Il Gruppo Enel ha presentato ai suoi investitori il piano strategico 2016-2019. Tra le misure messe in atto dal colosso energetico rientra l’integrazione societaria di Enel Green Power. In una nota la compagnia ha spiegato che la mossa è volta a semplificare la struttura organizzativa del Gruppo per creare più valore.

La partecipazione al 100% di Enel Green Power secondo il Gruppo permetterà di conseguire numerosi vantaggi, primo tra tutti un’accelerazione nello sviluppo delle energie rinnovabili.

Enel spiega che la riorganizzazione del Gruppo ridurrà la volatilità della produzione energetica, rendendo i prezzi più competitivi. Tutte le unità del Gruppo Enel inoltre potranno trarre beneficio dalle buone pratiche già adottate da EGP, migliorando la loro efficienza.

Per i clienti l’integrazione si tradurrà in un’offerta più ampia di soluzioni sostenibili per ridurre i consumi di energia. Il Gruppo Enel nei prossimi anni intende garantire un’integrazione sempre maggiore delle fonti rinnovabili nelle reti energetiche, cogliendo le nuove opportunità di business aperte dallo sviluppo della generazione distribuita.

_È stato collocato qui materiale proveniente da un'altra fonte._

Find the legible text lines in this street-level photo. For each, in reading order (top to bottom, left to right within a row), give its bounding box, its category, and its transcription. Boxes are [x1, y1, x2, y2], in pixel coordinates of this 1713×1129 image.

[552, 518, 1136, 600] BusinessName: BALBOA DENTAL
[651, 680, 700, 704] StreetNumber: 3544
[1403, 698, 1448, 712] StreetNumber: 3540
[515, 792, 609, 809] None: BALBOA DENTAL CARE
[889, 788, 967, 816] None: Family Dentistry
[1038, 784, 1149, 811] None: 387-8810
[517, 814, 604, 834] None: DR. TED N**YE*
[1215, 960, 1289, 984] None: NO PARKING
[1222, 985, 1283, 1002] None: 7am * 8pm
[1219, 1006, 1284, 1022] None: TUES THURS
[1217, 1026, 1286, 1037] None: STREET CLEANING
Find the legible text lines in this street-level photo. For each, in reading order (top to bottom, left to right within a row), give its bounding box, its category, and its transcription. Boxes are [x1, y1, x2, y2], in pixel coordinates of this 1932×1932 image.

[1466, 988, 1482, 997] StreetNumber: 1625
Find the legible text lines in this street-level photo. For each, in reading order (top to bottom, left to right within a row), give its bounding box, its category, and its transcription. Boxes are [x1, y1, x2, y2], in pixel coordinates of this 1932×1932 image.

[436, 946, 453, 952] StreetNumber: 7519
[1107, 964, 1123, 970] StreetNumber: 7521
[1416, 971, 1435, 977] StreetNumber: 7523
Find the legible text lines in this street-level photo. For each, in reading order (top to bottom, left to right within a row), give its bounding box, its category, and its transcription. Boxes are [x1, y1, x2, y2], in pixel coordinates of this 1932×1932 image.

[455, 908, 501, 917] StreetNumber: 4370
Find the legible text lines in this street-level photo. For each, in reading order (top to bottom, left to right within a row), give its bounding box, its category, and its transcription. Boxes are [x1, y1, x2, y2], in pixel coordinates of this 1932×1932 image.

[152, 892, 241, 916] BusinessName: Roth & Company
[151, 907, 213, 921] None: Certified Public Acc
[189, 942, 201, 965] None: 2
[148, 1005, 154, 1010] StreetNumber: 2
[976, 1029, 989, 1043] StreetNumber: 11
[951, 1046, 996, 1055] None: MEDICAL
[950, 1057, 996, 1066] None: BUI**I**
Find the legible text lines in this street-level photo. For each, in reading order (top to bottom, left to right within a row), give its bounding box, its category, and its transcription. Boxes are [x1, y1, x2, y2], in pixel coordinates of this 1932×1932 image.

Per effetto della riorganizzazione le attività italiane resteranno in capo a EGP, mentre le partecipazioni estere in capo a Egp International B.V. passeranno a Enel. Il Gruppo rilascerà agli azionisti di EGP nuove azioni Enel. Per ogni azione EGP gli azionisti riceveranno 0,486 azioni Enel.

L’integrazione di Enel Green Power approvata dal Cda verrà formalizzata all’inizio del 2016 nel corso delle assemblee straordinarie in calendario per l’11 gennaio 2016.

Il nuovo piano del Gruppo fissa obiettivi di efficienza più ambiziosi per il periodo 2014-2019. Il colosso punta a risparmiare 1,8 miliardi di euro tagliando di 1 miliardo di euro i costi operativi e di 800 milioni di euro gli investimenti in manutenzione. Alla crescita industriale verranno destinati altri 2,7 miliardi di euro. La società nei prossimi anni riorganizzerà inoltre le sue attività in America Latina.

Per quanto riguarda il pagamento dei dividendi per il 2015 resta confermato il dividendo minimo di 0,16 euro. Nel 2016 il valore salirà a quota 0,18 euro. Il nuovo piano del Gruppo Enel prevede un aumento del 30% degli investimenti in Italia. Nei prossimi 4 anni verranno installati 21 milioni di nuovi contatori elettronici.

Entro il 2019 il mix di generazione del Gruppo raggiungerà oltre il 50% di utilizzo di fonti pulite. L’aumento cumulato dell’EBITDA di crescita ammonterà a 7,2 miliardi di euro. Francesco Starace, Ad e direttore generale del Gruppo Enel, ha spiegato che Enel Green Power sarà al centro del modello integrato di business della compagnia:

La piena integrazione di EGP nel Gruppo Enel ci permetterà di accelerare sia la crescita di EGP sia quella delle altre linee di business.

Francesco Venturini, Ad e direttore generale di Enel Green Power, ha sottolineato che l’operazione arriva in un momento cruciale per il settore energetico, contraddistinto dalla crescente competitività delle energie rinnovabili:

Il potenziamento della capacità di investimento e la maggiore flessibilità nel cogliere le opportunità di mercato sono solo alcuni dei principali benefici di questa operazione.